The dollar fell from its three week high against the Japanese yen this morning during Asian trade hours. The dollar erased gains made after the Federal Reserve rose rates, as expected, and took a more hawkish tone Wednesday afternoon. The Fed signaled that they will raise rates at least two more times this year. Thanks to a strong economic outlook for the U.S. economy.
The dollar’s rally lost steam as traders booked profits. Next up today, is the rate and monetary policy decision for the European Central Bank (ECB). The ECB is likely to discuss the start of winding down its €2.55 trillion bond buying program.
The benchmark USD/JPY Forex market was last trading at 110.20 yen. This is down slightly from yesterday’s close. This market hit a three week high overnight at 110.85 after the Fed’s policy statement.
The benchmark EUR/USD Forex market was trading flat this morning. It was at $1.1797. It recovered from $1.1725. This came after the Federal Reserve’s rate decision. It was also trading near last week’s high at $1.1840.

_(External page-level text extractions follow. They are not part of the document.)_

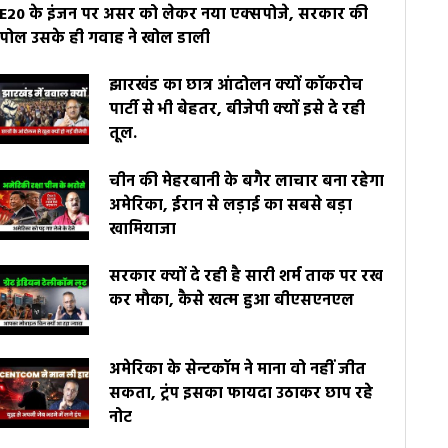
E20 के इंजन पर असर को लेकर नया एक्सपोजे, सरकार की
पोल उसके ही गवाह ने खोल डाली
झारखंड का छात्र आंदोलन क्यों कॉकरोच
पार्टी से भी बेहतर, बीजेपी क्यों इसे दे रही
तूल.
चीन की मेहरबानी के बगैर लाचार बना रहेगा
अमेरिका, ईरान से लड़ाई का सबसे बड़ा
खामियाजा
सरकार क्यों दे रही है सारी शर्म ताक पर रख
कर मौका, कैसे खत्म हुआ बीएसएनएल
अमेरिका के सेन्टकॉम ने माना वो नहीं जीत
सकता, ट्रंप इसका फायदा उठाकर छाप रहे
नोट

Dollar and Forex Traders Trade the Latest Fed Policy Statement
As expected the Federal Reserve Board hiked rates. They raised its overnight borrowing cost by a quarter percentage point. This was the second hike this year The Fed funds rate is now between 1.75 and 2.00 percent.
The Fed ended its pledge to keep rates low. It is not needed to support their economy for “some time.” They also signaled they would accept above target inflation through 2020. Policy-makers projected two more rate increases this year. This is up from the one more hike previously.
This afternoon, the ECB is expected to make no rate changes this month. They might start discussing intentions to wind down their bond buying this year. They could also wait thanks to Italy’s political turmoil as well as worse than expected Eurozone economic data.